● **WHAT THE TASK ASKS**
What lines below contain the word "Guide"? Please pull each one out.

● **LISTED RECORDS**
= = = =

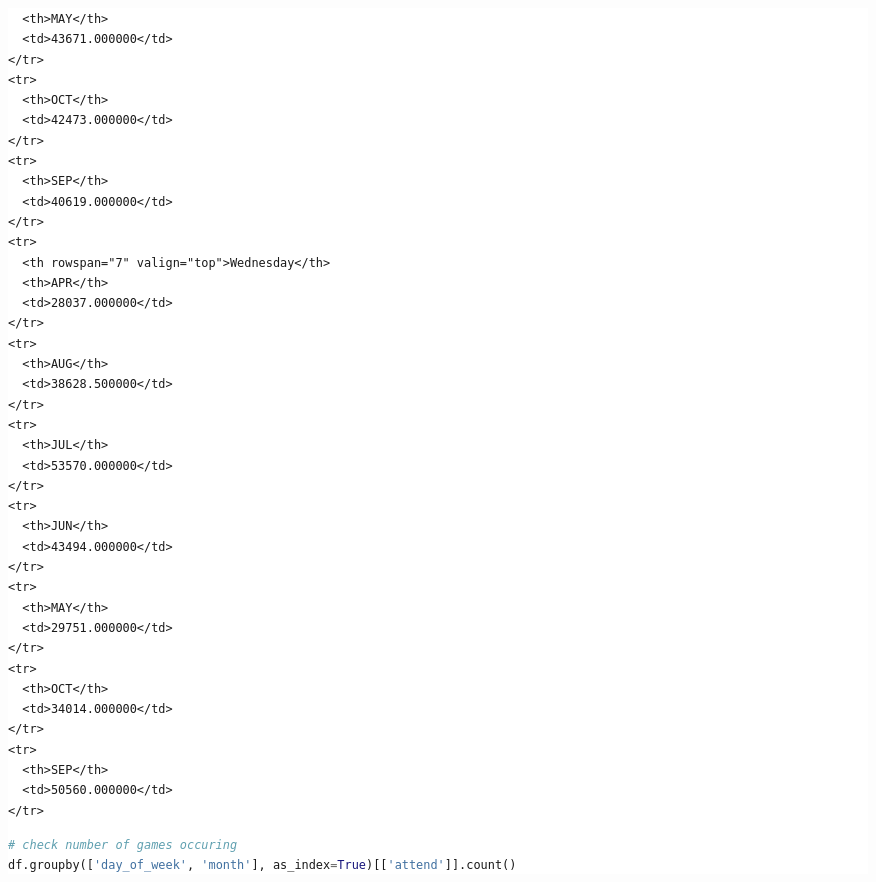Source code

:       <th>MAY</th>
      <td>43671.000000</td>
    </tr>
    <tr>
      <th>OCT</th>
      <td>42473.000000</td>
    </tr>
    <tr>
      <th>SEP</th>
      <td>40619.000000</td>
    </tr>
    <tr>
      <th rowspan="7" valign="top">Wednesday</th>
      <th>APR</th>
      <td>28037.000000</td>
    </tr>
    <tr>
      <th>AUG</th>
      <td>38628.500000</td>
    </tr>
    <tr>
      <th>JUL</th>
      <td>53570.000000</td>
    </tr>
    <tr>
      <th>JUN</th>
      <td>43494.000000</td>
    </tr>
    <tr>
      <th>MAY</th>
      <td>29751.000000</td>
    </tr>
    <tr>
      <th>OCT</th>
      <td>34014.000000</td>
    </tr>
    <tr>
      <th>SEP</th>
      <td>50560.000000</td>
    </tr>
  </tbody>
</table>
</div>




```python
# check number of games occuring
df.groupby(['day_of_week', 'month'], as_index=True)[['attend']].count()
```



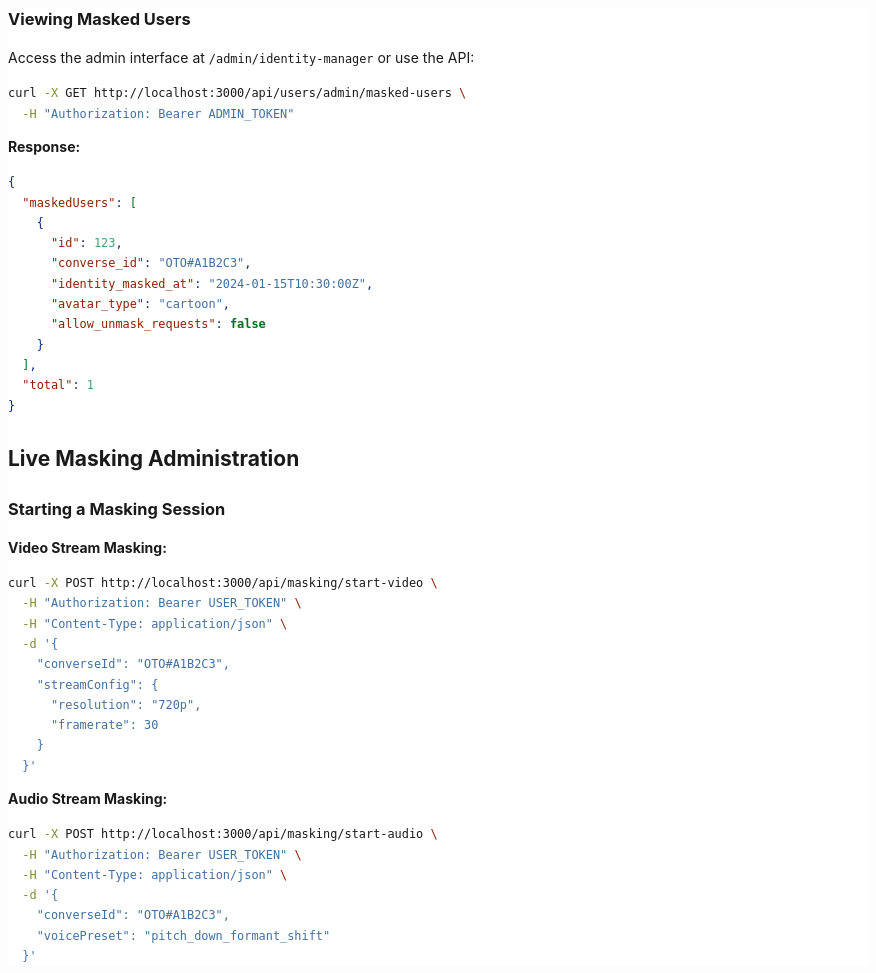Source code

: ### Viewing Masked Users

Access the admin interface at `/admin/identity-manager` or use the API:

```bash
curl -X GET http://localhost:3000/api/users/admin/masked-users \
  -H "Authorization: Bearer ADMIN_TOKEN"
```

**Response:**
```json
{
  "maskedUsers": [
    {
      "id": 123,
      "converse_id": "OTO#A1B2C3",
      "identity_masked_at": "2024-01-15T10:30:00Z",
      "avatar_type": "cartoon",
      "allow_unmask_requests": false
    }
  ],
  "total": 1
}
```

## Live Masking Administration

### Starting a Masking Session

**Video Stream Masking:**

```bash
curl -X POST http://localhost:3000/api/masking/start-video \
  -H "Authorization: Bearer USER_TOKEN" \
  -H "Content-Type: application/json" \
  -d '{
    "converseId": "OTO#A1B2C3",
    "streamConfig": {
      "resolution": "720p",
      "framerate": 30
    }
  }'
```

**Audio Stream Masking:**

```bash
curl -X POST http://localhost:3000/api/masking/start-audio \
  -H "Authorization: Bearer USER_TOKEN" \
  -H "Content-Type: application/json" \
  -d '{
    "converseId": "OTO#A1B2C3",
    "voicePreset": "pitch_down_formant_shift"
  }'
```
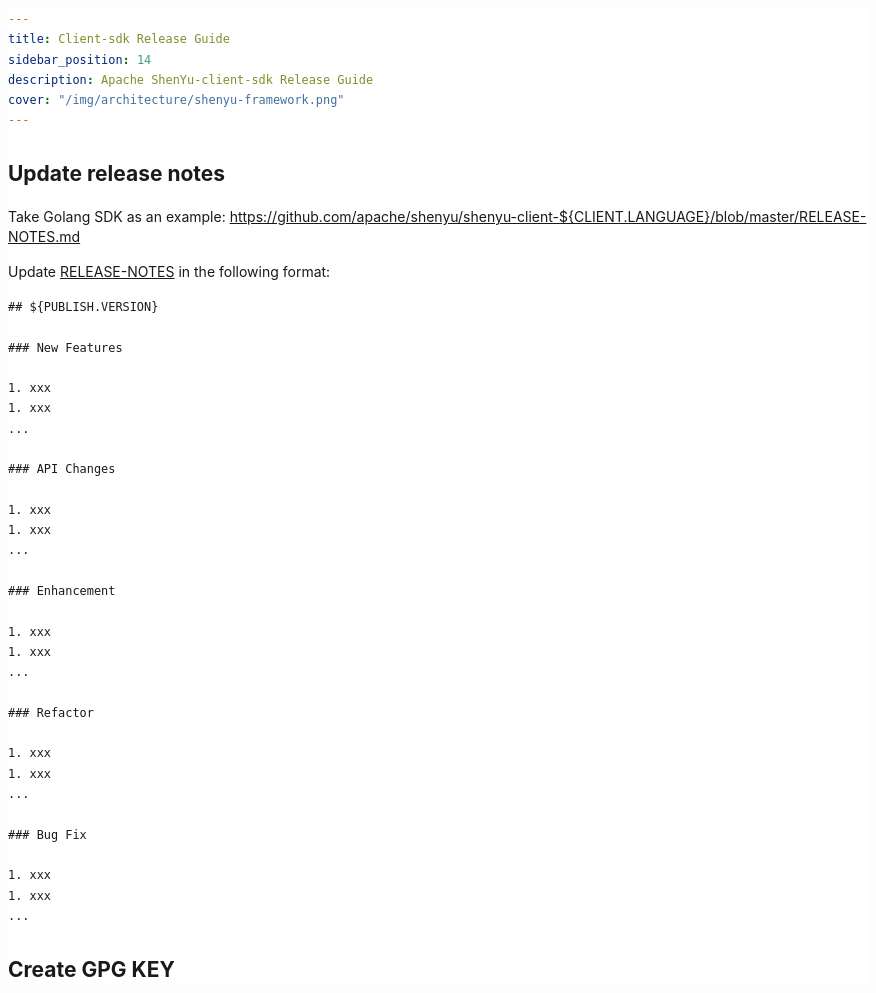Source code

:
 ```yaml
---
title: Client-sdk Release Guide
sidebar_position: 14
description: Apache ShenYu-client-sdk Release Guide
cover: "/img/architecture/shenyu-framework.png"
---
```


## Update release notes

Take Golang SDK as an example: https://github.com/apache/shenyu/shenyu-client-${CLIENT.LANGUAGE}/blob/master/RELEASE-NOTES.md

Update [RELEASE-NOTES](https://github.com/apache/shenyu/blob/master/RELEASE-NOTES.md) in the following format:

```
## ${PUBLISH.VERSION}

### New Features

1. xxx
1. xxx
...

### API Changes

1. xxx
1. xxx
...

### Enhancement

1. xxx
1. xxx
...

### Refactor

1. xxx
1. xxx
...

### Bug Fix

1. xxx
1. xxx
...
```

## Create GPG KEY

= = = =

● **RESULT**
title: Client-sdk Release Guide
description: Apache ShenYu-client-sdk Release Guide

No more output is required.